Ia menghela nafas panjang. Lalu mengangguk- angguk.

"Iya juga. Kau bukan dia. Lagipula mana mungkin ada manusia hidup lagi. Peace pun tak mungkin gentayangan. Dia mati sebagai pahlawan,bukan kematian tak wajar" katanya mengangkat bahu.

Kata-katanya benar-benar menusukku. Jadi dia ingin bilang aku diizinkan hidup lagi karena mati tak wajar gitu.

"Maaf sudah salah mengenalmu, bocah"

"Bocah? Bukannya kau sendiri lebih terlihat bantet kayak bo-"

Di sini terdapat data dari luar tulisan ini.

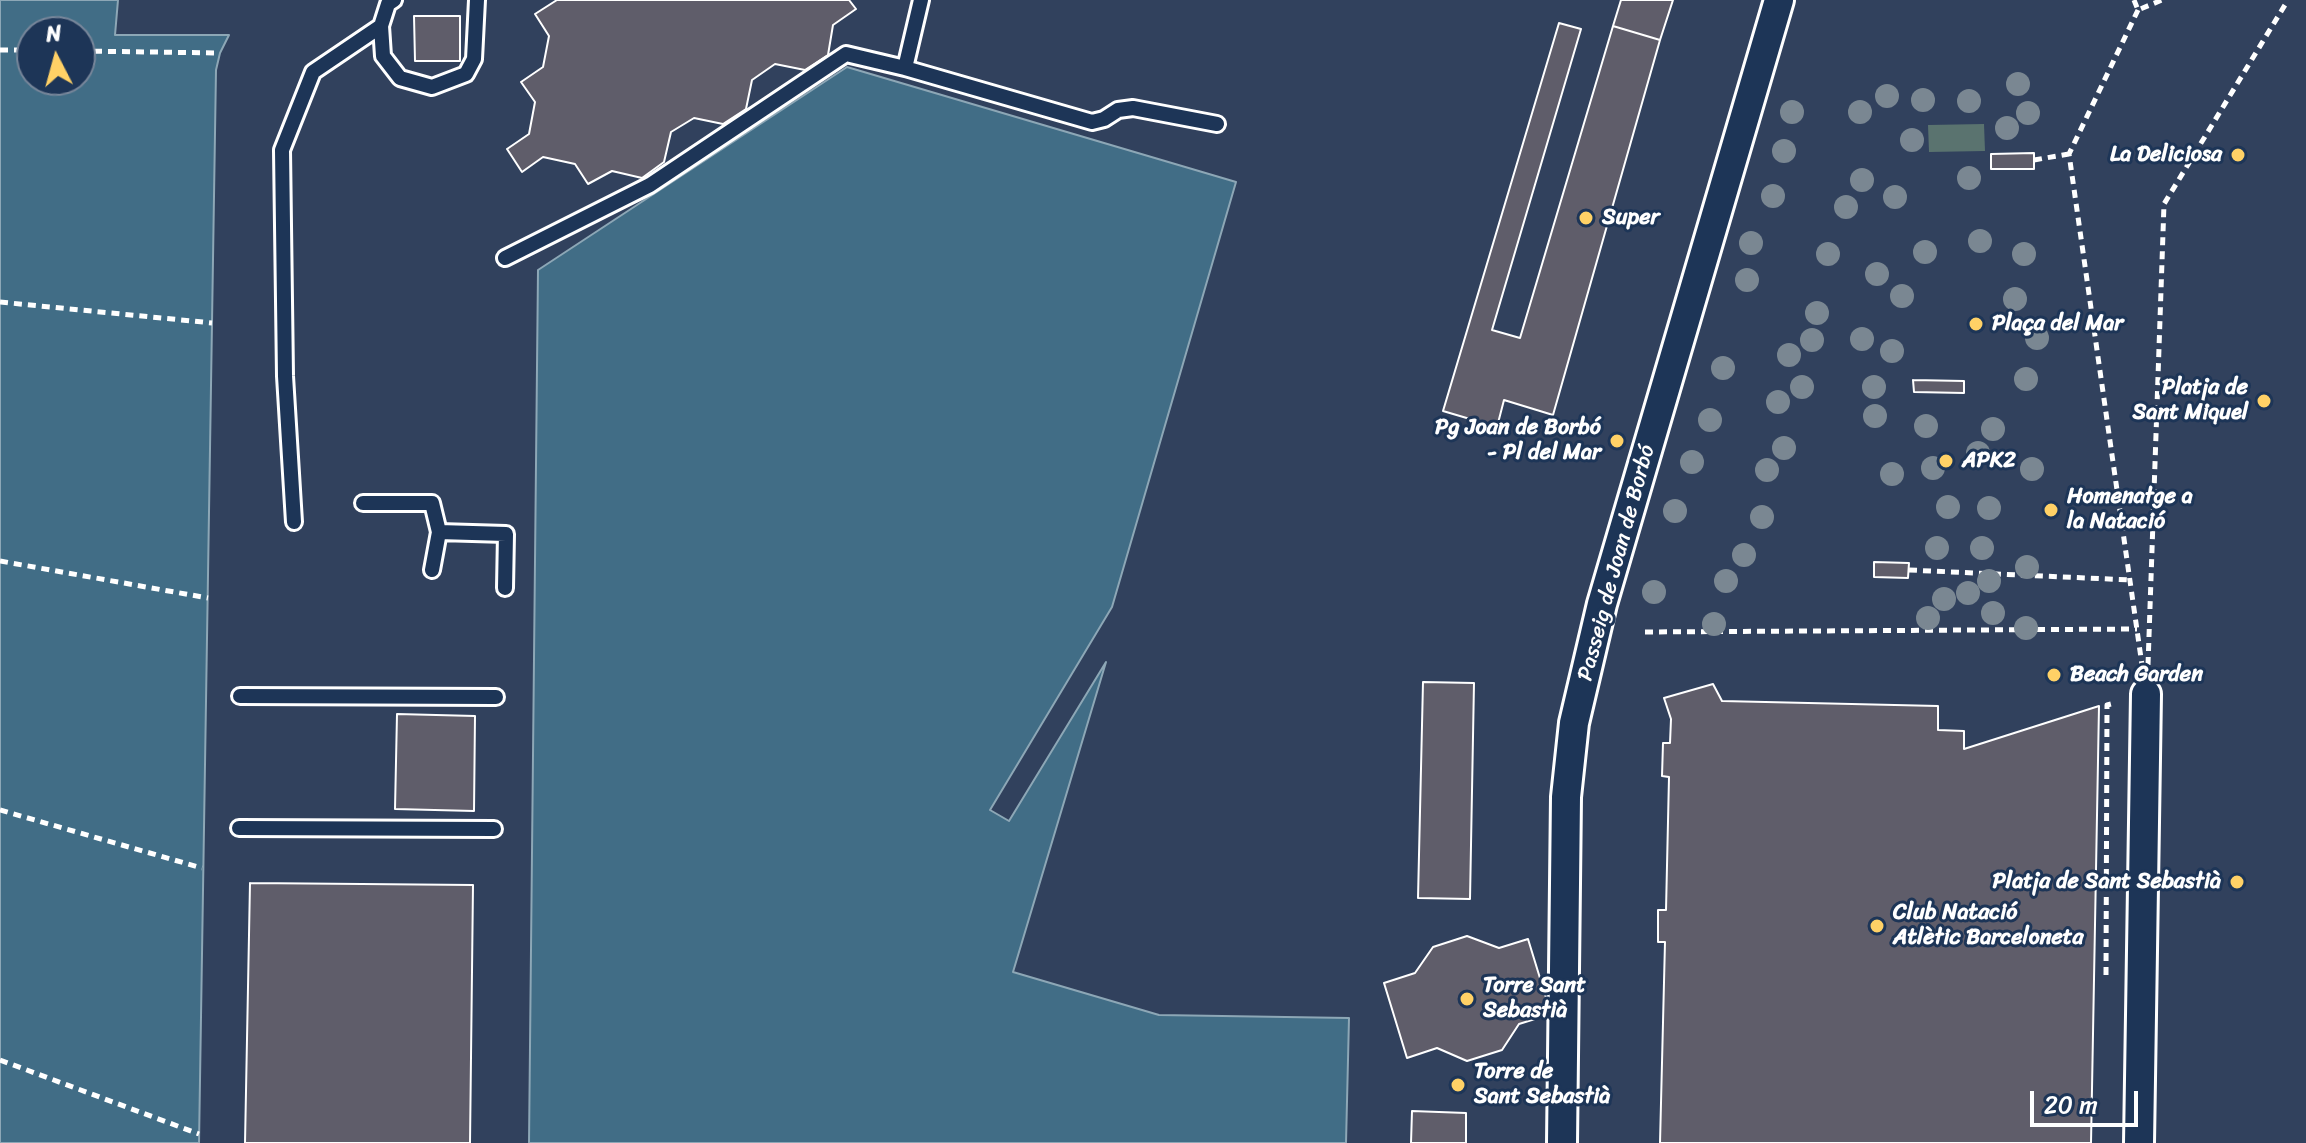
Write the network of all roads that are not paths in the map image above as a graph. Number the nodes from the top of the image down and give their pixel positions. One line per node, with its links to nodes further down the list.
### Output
1 (394, 0): 5 (lane)
2 (477, 0): 5 (lane)
3 (921, 0): 6 (lane)
4 (1779, 0): 19 (street, Passeig de Joan de Borbó)
5 (381, 26): 10 (lane)
6 (905, 68): 7 (lane); 8 (lane)
7 (1217, 124)
8 (505, 258)
9 (363, 503): 11 (lane)
10 (294, 522)
11 (439, 532): 12 (lane); 13 (lane)
12 (432, 570)
13 (505, 588)
14 (2146, 694): 20 (street)
15 (240, 696): 16 (lane)
16 (496, 697)
17 (239, 828): 18 (lane)
18 (494, 829)
19 (1562, 1143)
20 (2139, 1143)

Kata-kataku seketika terputus karena tiba-tiba dia menarik tanganku, lalu membantingku.

"Aduh"

Wajah gadis itu terlihat marah sekali. Dia sepertinya tipikal tak sudi disebut pendek.

"Gini-gini aku dua puluh tujuh tahun. Ingat itu"

Aku menatapnya kaget. Dia ternyata lebih tua dariku. Kupikir dia hanya anak kecil karena badannya yang mungil itu.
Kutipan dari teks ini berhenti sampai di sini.